* _DATA SUPPLIED_
——
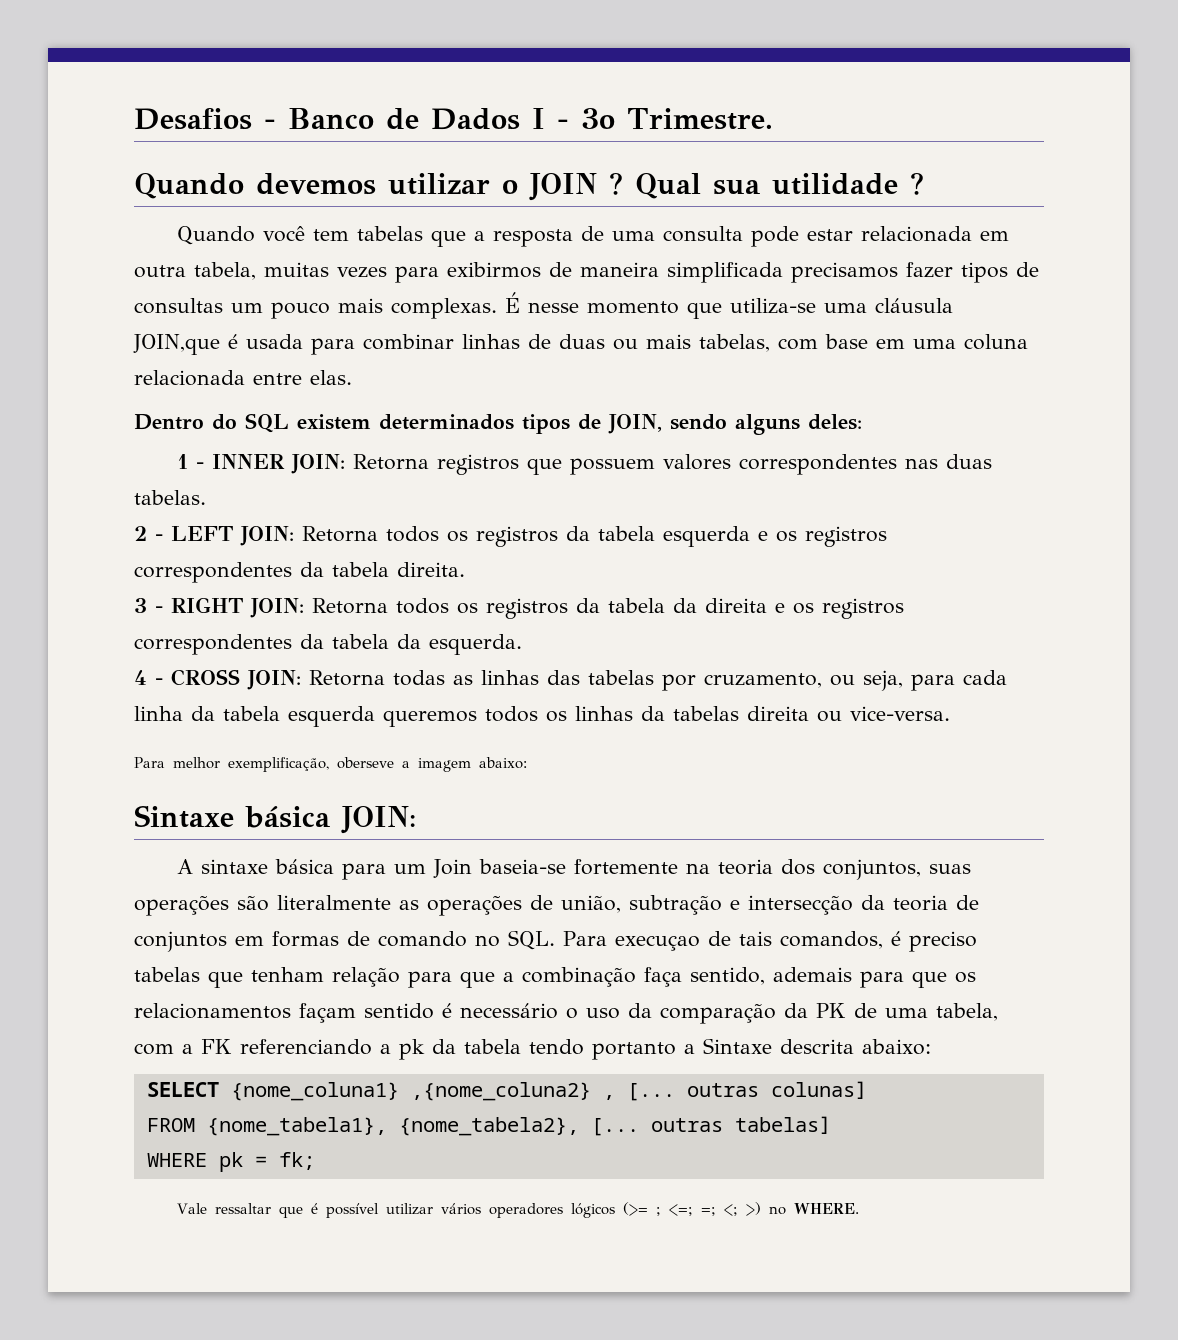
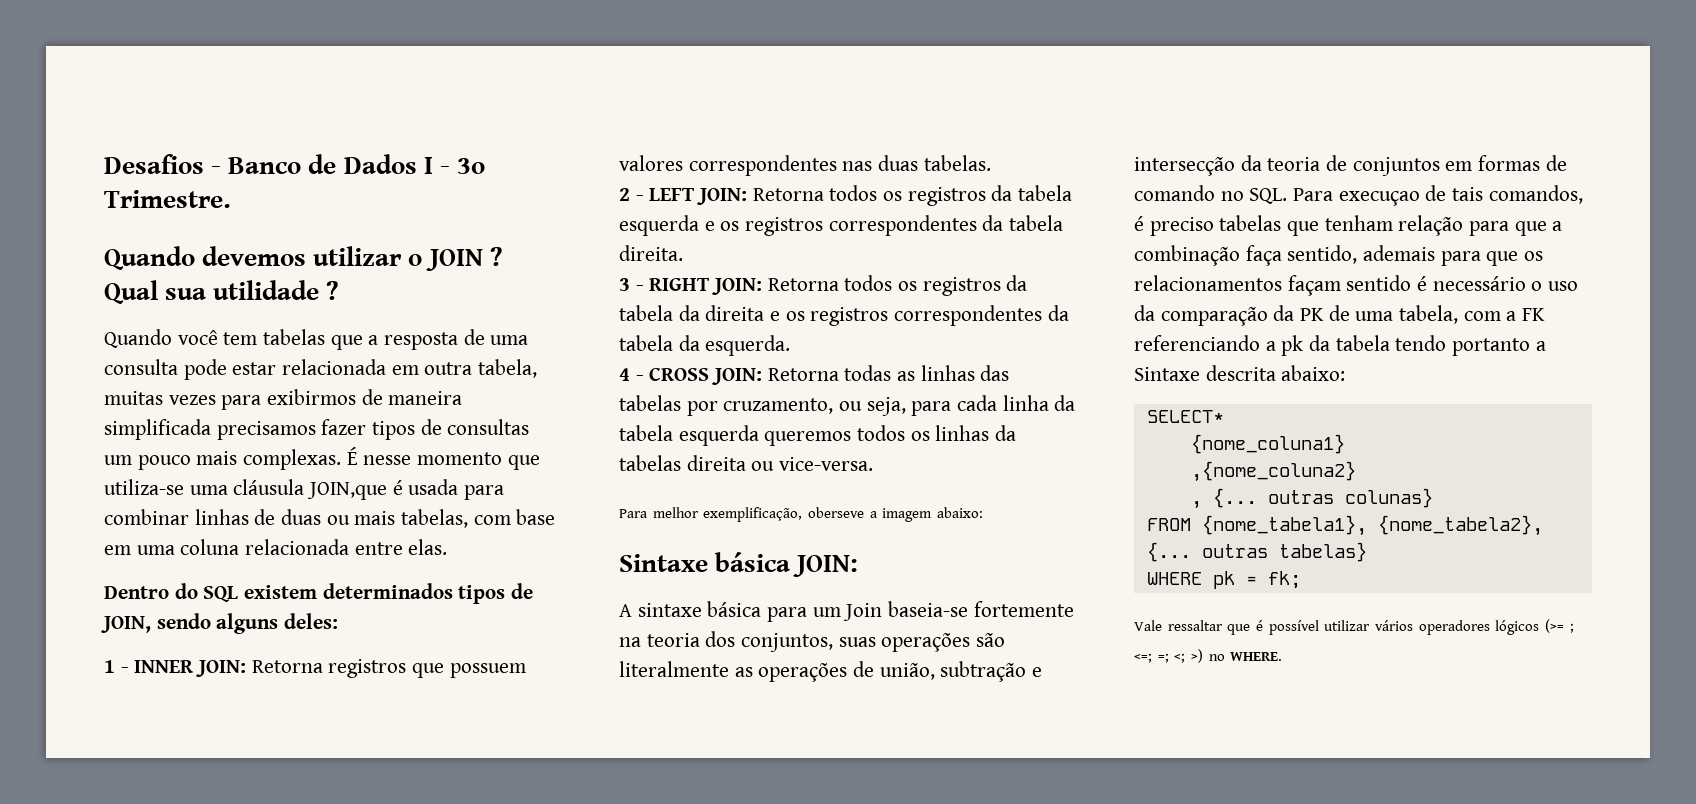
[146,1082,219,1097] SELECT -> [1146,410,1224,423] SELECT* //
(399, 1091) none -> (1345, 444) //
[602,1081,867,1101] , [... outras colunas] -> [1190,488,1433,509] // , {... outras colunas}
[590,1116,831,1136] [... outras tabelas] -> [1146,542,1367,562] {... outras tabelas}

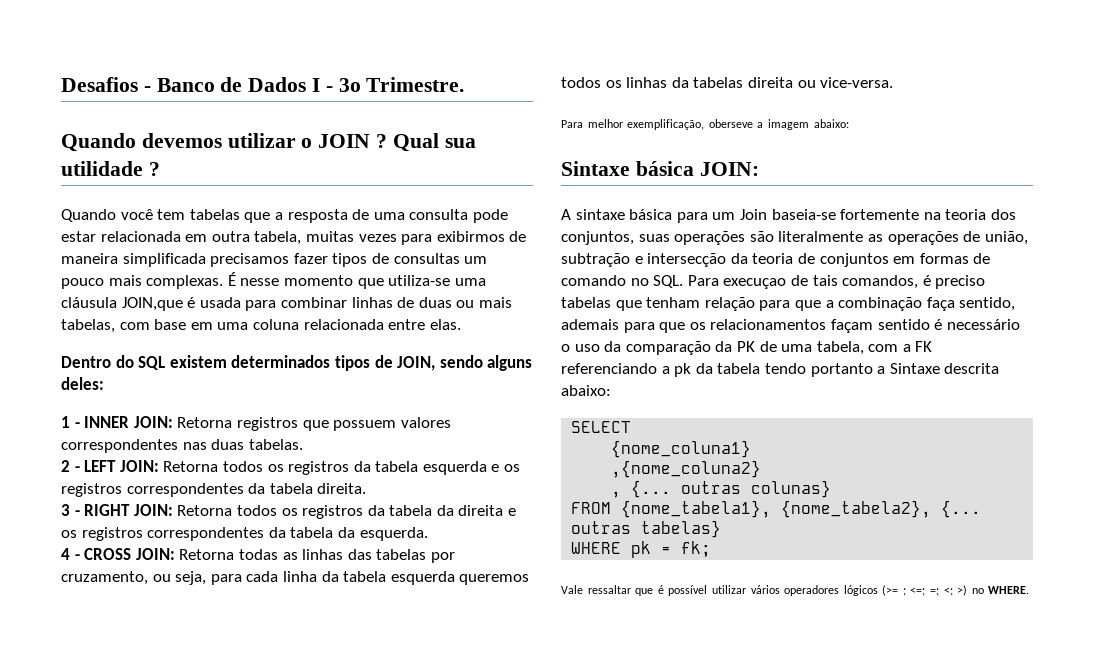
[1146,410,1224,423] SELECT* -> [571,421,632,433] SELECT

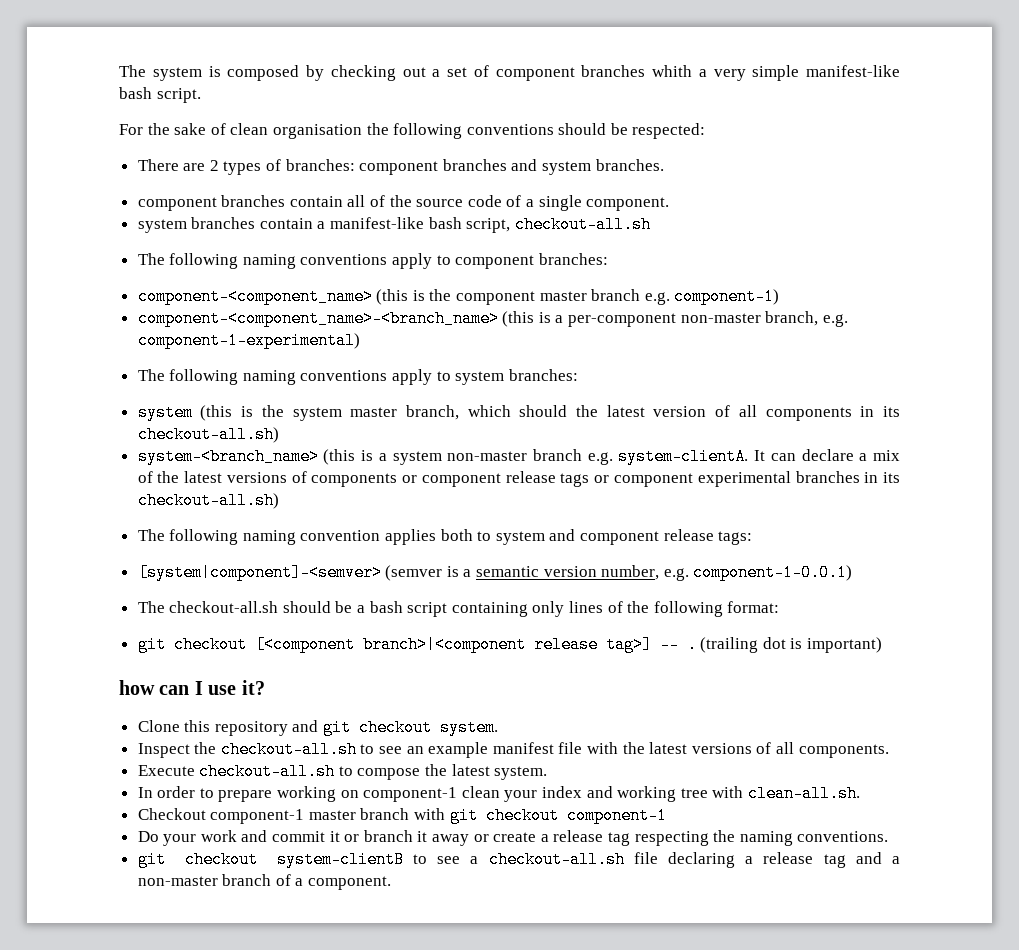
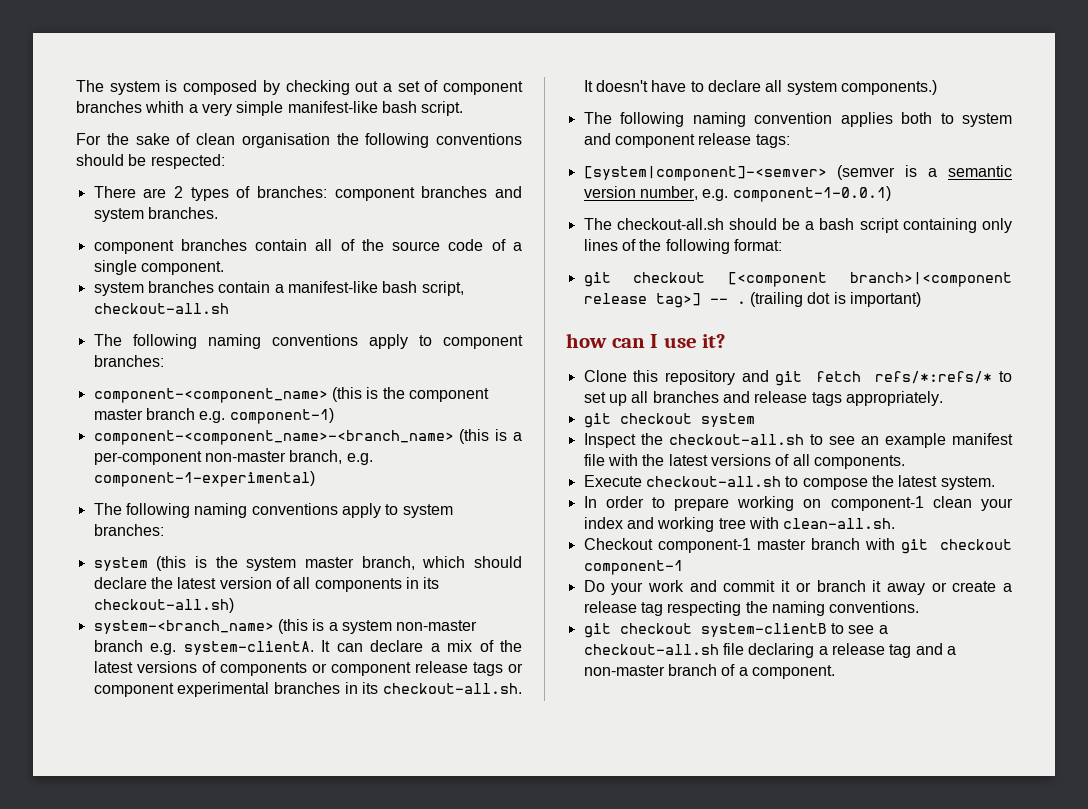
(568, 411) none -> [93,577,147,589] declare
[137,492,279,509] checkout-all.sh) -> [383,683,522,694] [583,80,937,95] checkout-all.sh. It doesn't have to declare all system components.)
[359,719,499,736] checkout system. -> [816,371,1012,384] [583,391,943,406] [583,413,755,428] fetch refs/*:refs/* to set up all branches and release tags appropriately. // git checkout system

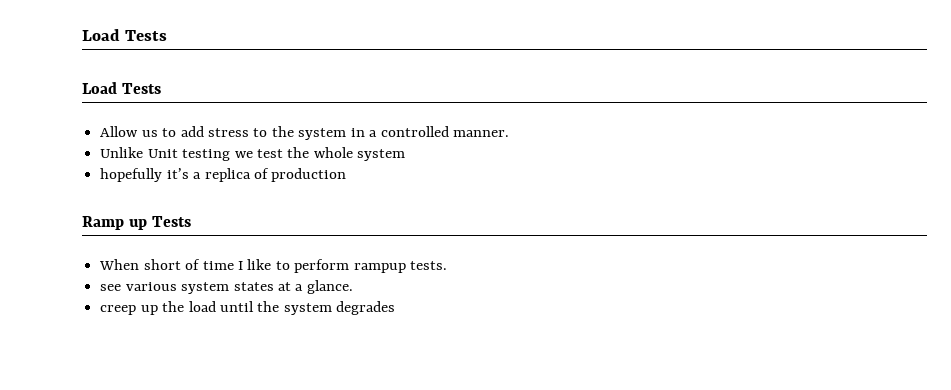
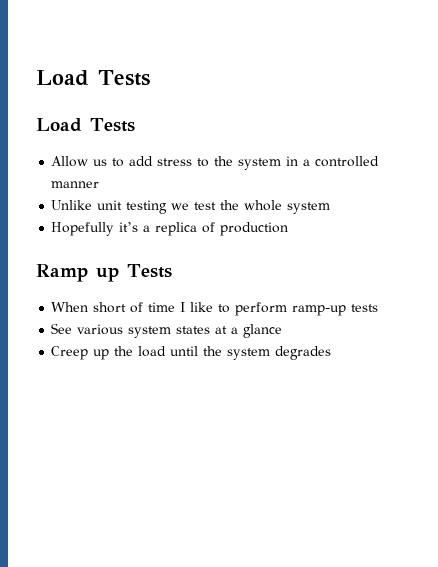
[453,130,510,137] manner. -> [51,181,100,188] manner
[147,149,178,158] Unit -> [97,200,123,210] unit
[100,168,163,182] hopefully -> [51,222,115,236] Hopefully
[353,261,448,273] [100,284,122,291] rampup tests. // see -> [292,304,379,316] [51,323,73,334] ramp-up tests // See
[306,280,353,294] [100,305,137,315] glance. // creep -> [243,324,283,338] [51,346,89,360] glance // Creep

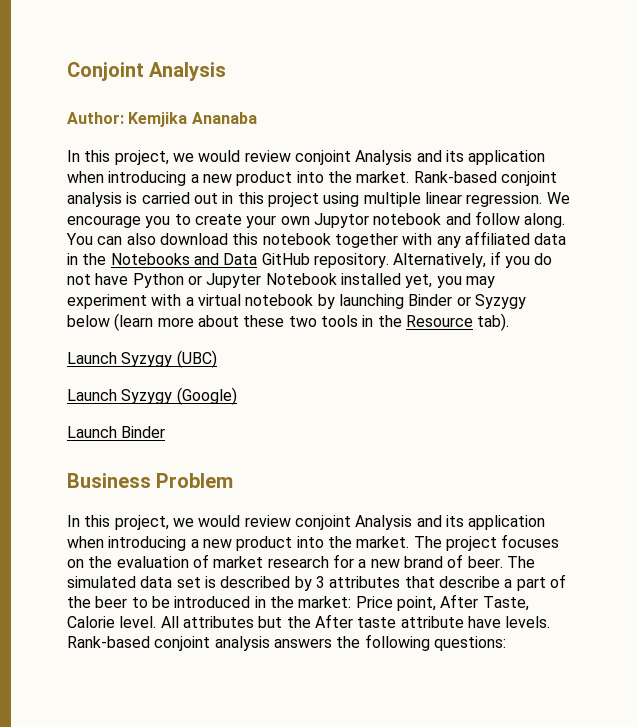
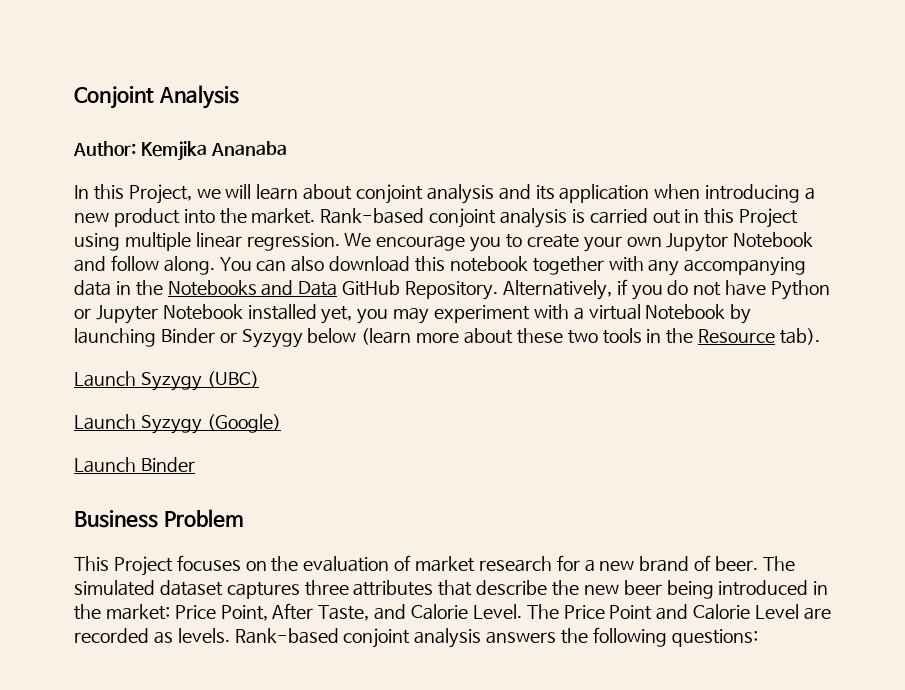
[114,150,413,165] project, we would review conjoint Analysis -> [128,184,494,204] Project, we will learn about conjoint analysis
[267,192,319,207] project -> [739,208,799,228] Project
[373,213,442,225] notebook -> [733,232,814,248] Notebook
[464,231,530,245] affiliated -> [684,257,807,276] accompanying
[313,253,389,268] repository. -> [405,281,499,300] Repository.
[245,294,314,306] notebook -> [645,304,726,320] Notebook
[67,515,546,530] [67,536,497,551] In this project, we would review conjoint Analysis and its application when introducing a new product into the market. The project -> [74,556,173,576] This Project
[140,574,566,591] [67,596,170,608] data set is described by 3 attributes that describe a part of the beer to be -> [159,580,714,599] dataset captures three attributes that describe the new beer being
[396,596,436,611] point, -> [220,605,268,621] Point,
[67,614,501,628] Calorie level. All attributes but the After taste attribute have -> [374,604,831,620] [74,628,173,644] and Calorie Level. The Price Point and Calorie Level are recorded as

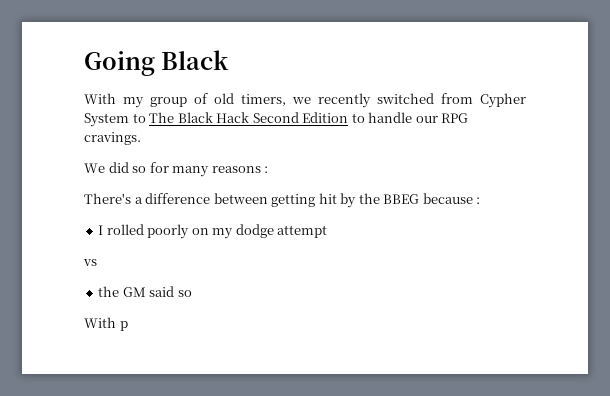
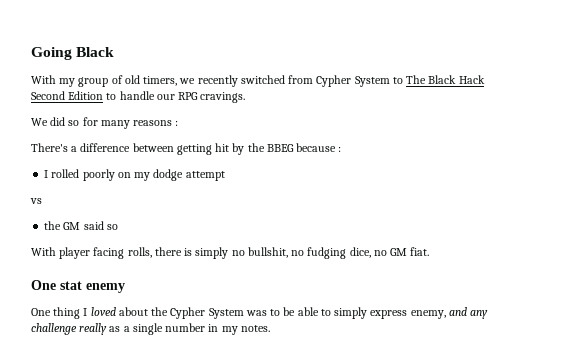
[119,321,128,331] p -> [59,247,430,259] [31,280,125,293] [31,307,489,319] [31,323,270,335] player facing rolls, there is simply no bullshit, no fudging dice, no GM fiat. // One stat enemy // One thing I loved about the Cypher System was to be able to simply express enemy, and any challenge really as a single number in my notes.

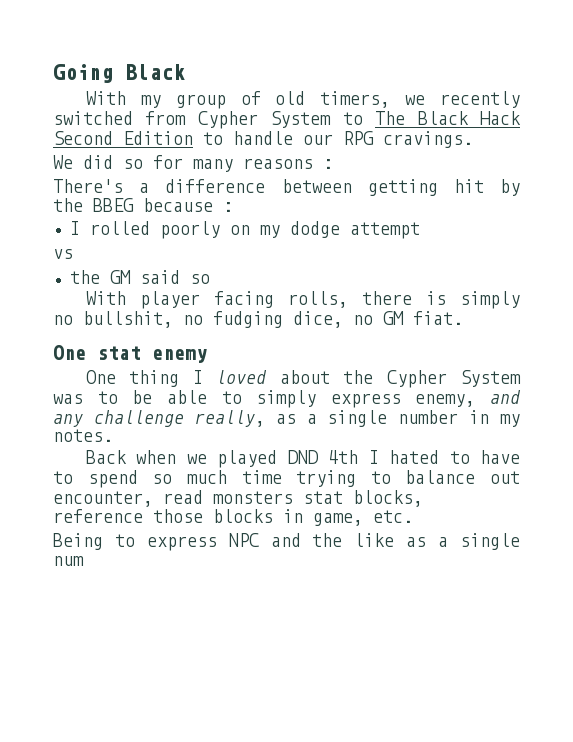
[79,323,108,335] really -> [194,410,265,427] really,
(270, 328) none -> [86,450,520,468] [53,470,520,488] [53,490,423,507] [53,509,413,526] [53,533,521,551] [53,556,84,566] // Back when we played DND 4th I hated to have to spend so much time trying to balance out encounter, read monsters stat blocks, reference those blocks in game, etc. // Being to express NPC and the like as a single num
——
* _WORK REQUEST_
Copy each line above that has the word "Notebook".

* _SOLUTION TO THIS PROBLEM_
[373,213,442,225] notebook -> [733,232,814,248] Notebook
[245,294,314,306] notebook -> [645,304,726,320] Notebook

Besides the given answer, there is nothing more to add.